_EXTRAIT DU TEXTE:_
+++

Les prix des blés français stoppent leur baisse

Une fois n’est pas coutume, les prix des blés français n’ont pas baissé cette semaine. Pourtant, ils se sont repliés en début de semaine avant de se raffermir ces derniers jours. Le blé rendu Rouen s’affiche ainsi à 230,5 €/t et celui rendu La Pallice s’élève à 231,5 €/t. Les prix sur le rapproché avaient subi, jusqu’à il y a peu, la pression des fortes exportations russes et d’une demande mondiale assez faible. Cependant, ils marquent un léger rebond en cette fin de semaine, rattrapés par le risque géopolitique.

En effet, la question du renouvellement du corridor maritime ukrainien, prenant fin le 18 mai, est toujours en cours de négociations, tandis que la tension est encore montée d’un cran dans le conflit entre l’Ukraine et la Russie. Une bonne partie des stocks mondiaux étant concentrés en Russie, l’évolution de la situation géopolitique reste un facteur déterminant pour le marché céréalier. En outre, la Commission européenne a validé l’interdiction des importations de céréales de l’Ukraine vers ses pays limitrophes jusqu’au 5 juin, autorisant uniquement le transit.

+++

_DONNÉES EXTRAITES:_

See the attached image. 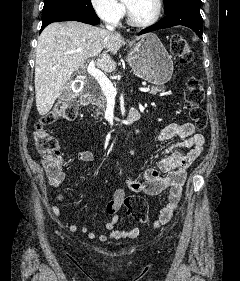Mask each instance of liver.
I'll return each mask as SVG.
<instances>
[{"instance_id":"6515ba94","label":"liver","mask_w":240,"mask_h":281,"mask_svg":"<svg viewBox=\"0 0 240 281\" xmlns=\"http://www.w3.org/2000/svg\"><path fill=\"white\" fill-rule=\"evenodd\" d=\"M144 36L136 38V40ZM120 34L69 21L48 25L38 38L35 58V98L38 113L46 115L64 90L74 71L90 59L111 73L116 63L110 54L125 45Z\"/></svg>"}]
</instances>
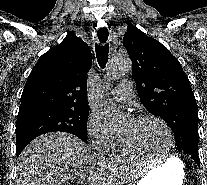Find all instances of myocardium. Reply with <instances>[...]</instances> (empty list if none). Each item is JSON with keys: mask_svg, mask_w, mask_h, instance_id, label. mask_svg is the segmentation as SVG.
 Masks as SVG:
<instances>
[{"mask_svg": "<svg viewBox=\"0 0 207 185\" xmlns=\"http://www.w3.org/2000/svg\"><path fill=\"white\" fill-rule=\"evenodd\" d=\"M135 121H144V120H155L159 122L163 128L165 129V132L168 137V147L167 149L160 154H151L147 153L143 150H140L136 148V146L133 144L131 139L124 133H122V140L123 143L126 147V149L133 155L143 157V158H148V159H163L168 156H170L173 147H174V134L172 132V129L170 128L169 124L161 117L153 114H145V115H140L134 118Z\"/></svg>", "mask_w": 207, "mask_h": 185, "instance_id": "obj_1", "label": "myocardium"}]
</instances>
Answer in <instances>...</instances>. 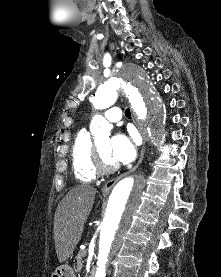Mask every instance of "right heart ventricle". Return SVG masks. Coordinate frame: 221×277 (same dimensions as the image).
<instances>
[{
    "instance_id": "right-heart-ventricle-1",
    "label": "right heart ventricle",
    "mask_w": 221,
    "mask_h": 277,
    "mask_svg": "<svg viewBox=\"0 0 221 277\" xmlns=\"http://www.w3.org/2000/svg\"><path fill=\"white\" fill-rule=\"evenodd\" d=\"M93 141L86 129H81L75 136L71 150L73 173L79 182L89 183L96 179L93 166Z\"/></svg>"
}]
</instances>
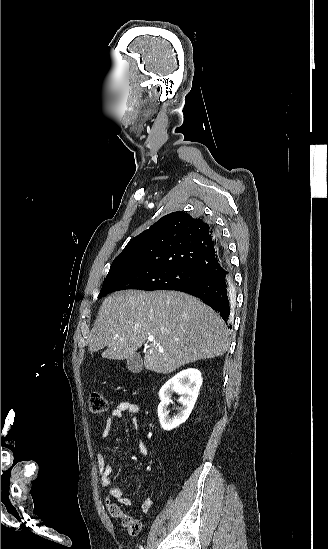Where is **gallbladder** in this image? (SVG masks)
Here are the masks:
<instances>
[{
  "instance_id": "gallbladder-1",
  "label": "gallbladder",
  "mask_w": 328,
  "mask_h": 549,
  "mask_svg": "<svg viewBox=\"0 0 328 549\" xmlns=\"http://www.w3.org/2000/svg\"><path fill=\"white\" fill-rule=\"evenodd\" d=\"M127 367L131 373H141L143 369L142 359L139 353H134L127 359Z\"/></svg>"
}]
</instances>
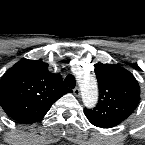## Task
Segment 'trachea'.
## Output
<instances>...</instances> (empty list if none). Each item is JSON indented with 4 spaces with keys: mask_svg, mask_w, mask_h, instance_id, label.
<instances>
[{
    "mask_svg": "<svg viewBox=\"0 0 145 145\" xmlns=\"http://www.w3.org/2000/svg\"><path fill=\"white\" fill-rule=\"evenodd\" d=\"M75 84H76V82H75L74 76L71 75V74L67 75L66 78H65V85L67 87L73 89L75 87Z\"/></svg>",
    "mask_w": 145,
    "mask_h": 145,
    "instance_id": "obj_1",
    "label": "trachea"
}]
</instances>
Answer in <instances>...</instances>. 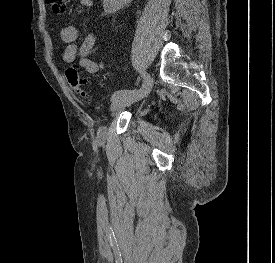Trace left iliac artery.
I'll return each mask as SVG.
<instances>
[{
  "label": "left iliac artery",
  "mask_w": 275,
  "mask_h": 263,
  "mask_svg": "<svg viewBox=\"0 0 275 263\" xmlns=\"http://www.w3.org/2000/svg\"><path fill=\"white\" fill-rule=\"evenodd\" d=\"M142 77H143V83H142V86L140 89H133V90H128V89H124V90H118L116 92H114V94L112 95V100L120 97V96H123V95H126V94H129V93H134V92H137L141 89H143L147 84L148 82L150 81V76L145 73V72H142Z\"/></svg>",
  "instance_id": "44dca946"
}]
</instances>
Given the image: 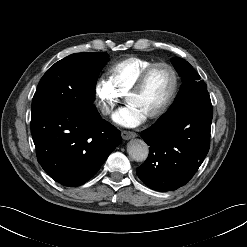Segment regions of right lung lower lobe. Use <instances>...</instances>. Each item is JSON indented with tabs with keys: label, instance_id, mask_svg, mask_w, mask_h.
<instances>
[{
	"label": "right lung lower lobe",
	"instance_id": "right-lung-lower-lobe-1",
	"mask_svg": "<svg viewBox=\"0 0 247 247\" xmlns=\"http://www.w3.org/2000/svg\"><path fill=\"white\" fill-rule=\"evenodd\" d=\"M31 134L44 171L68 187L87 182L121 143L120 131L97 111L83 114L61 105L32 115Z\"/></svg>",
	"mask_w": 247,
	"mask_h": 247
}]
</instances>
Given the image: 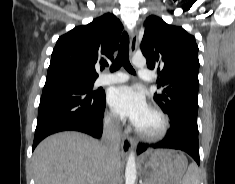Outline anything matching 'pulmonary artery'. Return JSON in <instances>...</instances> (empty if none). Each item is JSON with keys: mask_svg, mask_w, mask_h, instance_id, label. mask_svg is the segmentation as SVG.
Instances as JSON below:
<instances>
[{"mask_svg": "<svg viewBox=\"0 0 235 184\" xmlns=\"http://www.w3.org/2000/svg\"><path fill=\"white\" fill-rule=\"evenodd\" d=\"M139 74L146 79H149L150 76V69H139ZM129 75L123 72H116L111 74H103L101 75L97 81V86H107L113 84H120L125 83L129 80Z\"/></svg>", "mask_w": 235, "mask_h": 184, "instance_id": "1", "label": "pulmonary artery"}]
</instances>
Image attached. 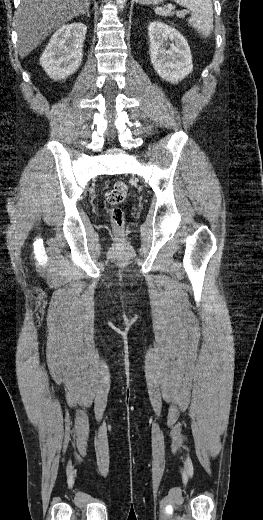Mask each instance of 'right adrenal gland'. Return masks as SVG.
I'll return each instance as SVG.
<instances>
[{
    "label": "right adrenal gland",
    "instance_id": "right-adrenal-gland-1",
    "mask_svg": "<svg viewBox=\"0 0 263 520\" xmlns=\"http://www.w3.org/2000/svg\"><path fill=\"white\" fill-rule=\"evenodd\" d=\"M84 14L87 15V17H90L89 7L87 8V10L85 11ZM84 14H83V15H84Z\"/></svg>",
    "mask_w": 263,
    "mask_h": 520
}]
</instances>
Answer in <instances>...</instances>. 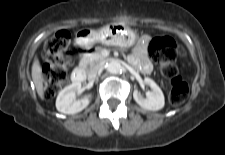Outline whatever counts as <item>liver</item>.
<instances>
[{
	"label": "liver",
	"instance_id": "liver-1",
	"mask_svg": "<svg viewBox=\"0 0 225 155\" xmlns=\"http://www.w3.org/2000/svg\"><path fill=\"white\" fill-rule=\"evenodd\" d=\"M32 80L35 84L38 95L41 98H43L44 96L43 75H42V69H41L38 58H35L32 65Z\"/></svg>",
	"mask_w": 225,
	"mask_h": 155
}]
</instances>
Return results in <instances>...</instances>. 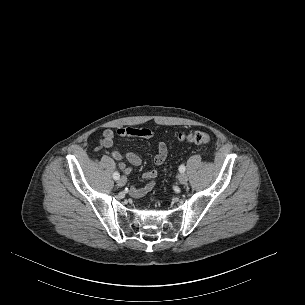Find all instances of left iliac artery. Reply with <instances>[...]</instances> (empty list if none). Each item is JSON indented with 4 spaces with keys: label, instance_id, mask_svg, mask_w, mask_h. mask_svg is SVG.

+++

_CONSIGNE:_ Relevez tous les noms propres de lieux (villes, ports ou pays) cités dans l'extrait sur les prix des blés français.

_RÉSULTAT ATTENDU:_ Rouen, La Pallice, Ukraine, Russie